Baidowi mengungkapkan, di dalam acara tersebut, Romy justru mampu menjadi duta antikorupsi. Misalnya, Romy memotivasi kader-kader PPP di Yogyakarta agar kasus yang menimpa dirinya bisa dijadikan pelajaran berharga bagi seluruh kader. Jangan sampai terjebak pada lubang yang sama karena bisa mencederai partai.
”Itu, kan, bagus, dan itu pula yang diajarkan atau diharapkan teman-teman KPK bagaimana teman-teman yang sudah menjadi alumni (kasus korupsi yang ditangani) KPK itu, pertama, tidak mengulangi perbuatannya. Kedua, memberikan motivasi, memberikan contoh kepada masyarakat atau turut mengingatkan masyarakat untuk tidak melakukan hal yang serupa,” ujar Baidowi.
Ia berharap, publik dapat melihat ini secara proporsional. Partai pun, menurut dia, telah bersikap proporsional.
”Kalau kita melarang-larang orang yang jelas-jelas tidak dilarang oleh undang-undang, itu namanya pelanggaran HAM. Ya, kalau memang dia tidak ada halangan secara undang-undang, secara ketentuan hukum, ya, biarkan saja. Toh, orang juga bisa bertobat, apalagi sudah menjalani masa hukuman,” katanya.
Pembelajaran bersama
Pelaksana Tugas Juru Bicara KPK Ali Fikri menegaskan, KPK menghormati hak setiap mantan narapidana korupsi sebagai warga negara Indonesia dalam berserikat, berkumpul, dan beraktivitas dalam lingkungannya masing-masing, termasuk kegiatan politik. Aktivitas tersebut tentu dilakukan setelah mantan napi tersebut menyelesaikan masa hukumannya di mana salah satunya adalah pencabutan hak-hak politik.

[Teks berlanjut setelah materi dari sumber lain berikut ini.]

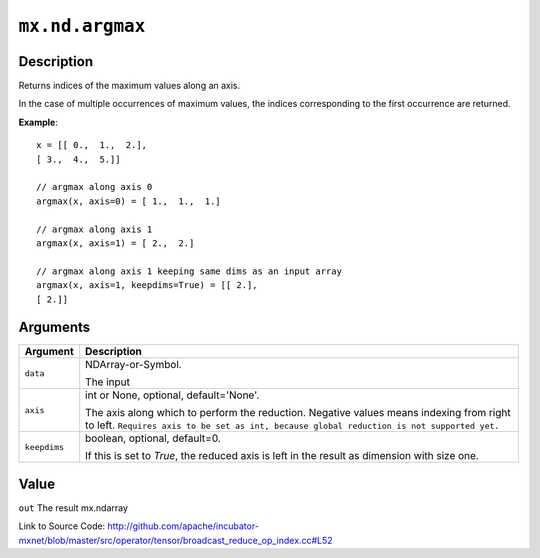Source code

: .. raw:: html



``mx.nd.argmax``
================================

Description
----------------------

Returns indices of the maximum values along an axis.

In the case of multiple occurrences of maximum values, the indices corresponding to the first occurrence
are returned.

**Example**::
	 
	 x = [[ 0.,  1.,  2.],
	 [ 3.,  4.,  5.]]
	 
	 // argmax along axis 0
	 argmax(x, axis=0) = [ 1.,  1.,  1.]
	 
	 // argmax along axis 1
	 argmax(x, axis=1) = [ 2.,  2.]
	 
	 // argmax along axis 1 keeping same dims as an input array
	 argmax(x, axis=1, keepdims=True) = [[ 2.],
	 [ 2.]]
	 
	 
	 


Arguments
------------------

+----------------------------------------+------------------------------------------------------------+
| Argument                               | Description                                                |
+========================================+============================================================+
| ``data``                               | NDArray-or-Symbol.                                         |
|                                        |                                                            |
|                                        | The input                                                  |
+----------------------------------------+------------------------------------------------------------+
| ``axis``                               | int or None, optional, default='None'.                     |
|                                        |                                                            |
|                                        | The axis along which to perform the reduction. Negative    |
|                                        | values means indexing from right to left. ``Requires axis  |
|                                        | to be set as int, because global reduction is not          |
|                                        | supported                                                  |
|                                        | yet.``                                                     |
+----------------------------------------+------------------------------------------------------------+
| ``keepdims``                           | boolean, optional, default=0.                              |
|                                        |                                                            |
|                                        | If this is set to `True`, the reduced axis is left in the  |
|                                        | result as dimension with size                              |
|                                        | one.                                                       |
+----------------------------------------+------------------------------------------------------------+

Value
----------

``out`` The result mx.ndarray


Link to Source Code: http://github.com/apache/incubator-mxnet/blob/master/src/operator/tensor/broadcast_reduce_op_index.cc#L52


.. disqus::
   :disqus_identifier: mx.nd.argmax
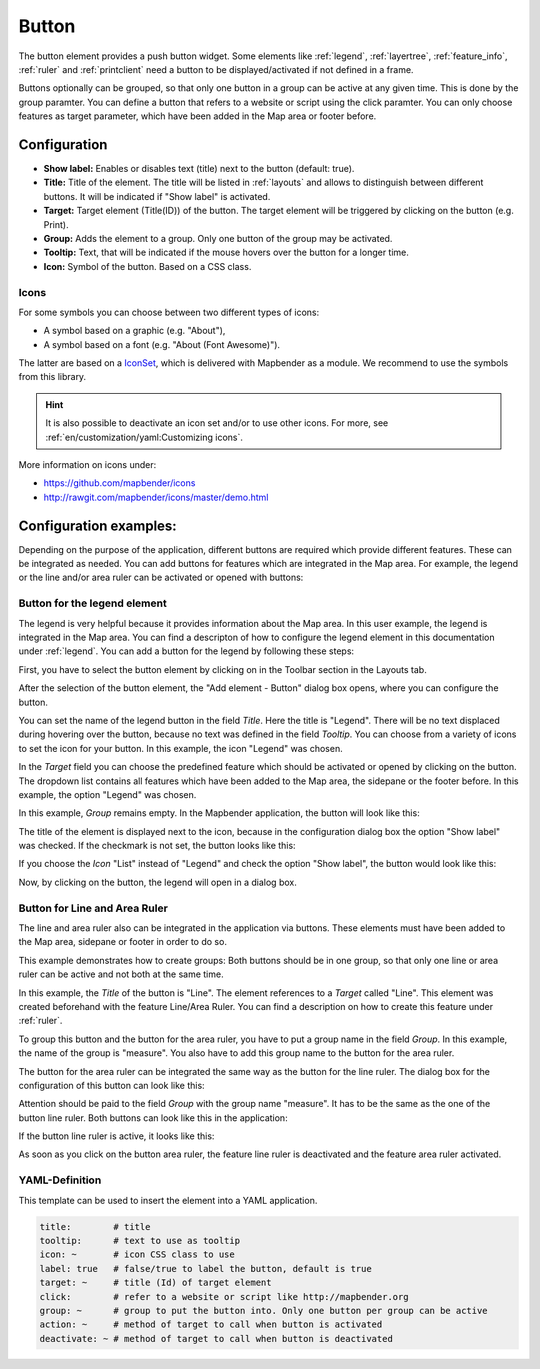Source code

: .. _button:

Button
******

 .. |mapbender-button-add| image:: ../../../figures/mapbender_button_add.png

The button element provides a push button widget. Some elements like :ref:`legend`, :ref:`layertree`, :ref:`feature_info`, :ref:`ruler` and :ref:`printclient` need a button to be displayed/activated if not defined in a frame.

Buttons optionally can be grouped, so that only one button in a group can be active at any given time. This is done by the group paramter.
You can define a button that refers to a website or script using the click paramter. You can only choose features as target parameter, which have been added in the Map area or footer before.

Configuration
=============

.. image:: ../../../figures/button_configuration.png
     :scale: 70

* **Show label:** Enables or disables text (title) next to the button (default: true).
* **Title:** Title of the element. The title will be listed in :ref:`layouts` and allows to distinguish between different buttons. It will be indicated if "Show label" is activated.
* **Target:** Target element (Title(ID)) of the button. The target element will be triggered by clicking on the button (e.g. Print).
* **Group:** Adds the element to a group. Only one button of the group may be activated.
* **Tooltip:** Text, that will be indicated if the mouse hovers over the button for a longer time.
* **Icon:** Symbol of the button. Based on a CSS class.

Icons
-----

For some symbols you can choose between two different types of icons:

* A symbol based on a graphic (e.g. "About"),
* A symbol based on a font (e.g. "About (Font Awesome)").

The latter are based on a `IconSet <https://github.com/mapbender/icons>`_, which is delivered with Mapbender as a module. We recommend to use the symbols from this library.

.. hint:: It is also possible to deactivate an icon set and/or to use other icons. For more, see :ref:`en/customization/yaml:Customizing icons`.

More information on icons under:

* https://github.com/mapbender/icons
* http://rawgit.com/mapbender/icons/master/demo.html


Configuration examples:
========================
Depending on the purpose of the application, different buttons are required which provide different features. These can be integrated as needed.
You can add buttons for features which are integrated in the Map area. For example, the legend or the line and/or area ruler can be activated or opened with buttons: 


Button for the legend element
------------------------------

The legend is very helpful because it provides information about the Map area. In this user example, the legend is integrated in the Map area. You can find a descripton of how to configure the legend element in this documentation under :ref:`legend`.
You can add a button for the legend by following these steps:

First, you have to select the button element by clicking on |mapbender-button-add| in the Toolbar section in the Layouts tab.

.. image:: ../../../figures/add_toolbar.png
     :scale: 80

After the selection of the button element, the "Add element - Button" dialog box opens, where you can configure the button.

You can set the name of the legend button in the field *Title*. Here the title is "Legend". There will be no text displaced during hovering over the button, because no text was defined in the field *Tooltip*. You can choose from a variety of icons to set the icon for your button. In this example, the icon "Legend" was chosen. 

.. image:: ../../../figures/button_legend_dialog_icon.png
     :scale: 70

In the *Target* field you can choose the predefined feature which should be activated or opened by clicking on the button. The dropdown list contains all features which have been added to the Map area, the sidepane or the footer before. In this example, the option "Legend" was chosen.

.. image:: ../../../figures/button_legend_dialog_target.png
     :scale: 70

In this example, *Group* remains empty. In the Mapbender application, the button will look like this:

.. image:: ../../../figures/button_legend_text.png
     :scale: 80
     
The title of the element is displayed next to the icon, because in the configuration dialog box the option "Show label" was checked. If the checkmark is not set, the button looks like this:

.. image:: ../../../figures/button_legend_symbol.png
     :scale: 80

If you choose the *Icon* "List" instead of "Legend" and check the option "Show label", the button would look like this:

.. image:: ../../../figures/button_legend_font_awesome_text.png
     :scale: 80
     
Now, by clicking on the button, the legend will open in a dialog box.


Button for Line and Area Ruler
--------------------------------

The line and area ruler also can be integrated in the application via buttons. These elements must have been added to the Map area, sidepane or footer in order to do so.

This example demonstrates how to create groups: Both buttons should be in one group, so that only one line or area ruler can be active and not both at the same time.

.. image:: ../../../figures/button_distance_dialog.png
     :scale: 80
     
In this example, the *Title* of the button is "Line". The element references to a *Target* called "Line". This element was created beforehand with the feature Line/Area Ruler. You can find a description on how to create this feature under :ref:`ruler`.

To group this button and the button for the area ruler, you have to put a group name in the field *Group*. In this example, the name of the group is "measure". You also have to add this group name to the button for the area ruler. 

The button for the area ruler can be integrated the same way as the button for the line ruler. The dialog box for the configuration of this button can look like this:

.. image:: ../../../figures/button_area_dialog.png
     :scale: 80

Attention should be paid to the field *Group* with the group name "measure". It has to be the same as the one of the button line ruler. Both buttons can look like this in the application:

.. image:: ../../../figures/button_measure.png
     :scale: 80

If the button line ruler is active, it looks like this:

.. image:: ../../../figures/button_measure_activated.png
     :scale: 80

As soon as you click on the button area ruler, the feature line ruler is deactivated and the feature area ruler activated.


YAML-Definition
---------------

This template can be used to insert the element into a YAML application.

.. code-block:: yaml

    title:        # title
    tooltip:      # text to use as tooltip
    icon: ~       # icon CSS class to use
    label: true   # false/true to label the button, default is true
    target: ~     # title (Id) of target element
    click:        # refer to a website or script like http://mapbender.org
    group: ~      # group to put the button into. Only one button per group can be active
    action: ~     # method of target to call when button is activated
    deactivate: ~ # method of target to call when button is deactivated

Ia berharap, para mantan napi korupsi dapat menyampaikan pesan kepada lingkungannya bahwa efek jera dari penegakan hukum tindak pidana korupsi itu nyata. Tindak pidana korupsi tidak hanya berimbas pada diri pelaku, tetapi juga terhadap keluarga, kerabat, dan lingkungannya.
”Hal ini patut menjadi pembelajaran kita bersama,” ujar Ali.
Baca juga: Tantangan Mengikis Budaya Korupsi
Ia mengingatkan, salah satu pelaku korupsi terbanyak yang ditangani KPK adalah produk dari proses politik, baik yang berkiprah pada ranah eksekutif maupun legislatif. Untuk itu, lingkungan politik juga harus memiliki komitmen yang sama untuk menjauhi praktik-praktik korupsi.
Harapan ini, lanjutnya, selaras dengan strategi pencegahan dan pendidikan antikorupsi KPK, yang mendorong perbaikan sistem tata kelola partai politik sekaligus penanaman integritas kepada setiap kadernya.
”Dengan demikian, masyarakat yang berkiprah dalam sektor politik ini bisa memberikan kontribusi optimal bagi kemajuan bangsa dan negara, dengan tanpa melakukan korupsi,” tuturnya.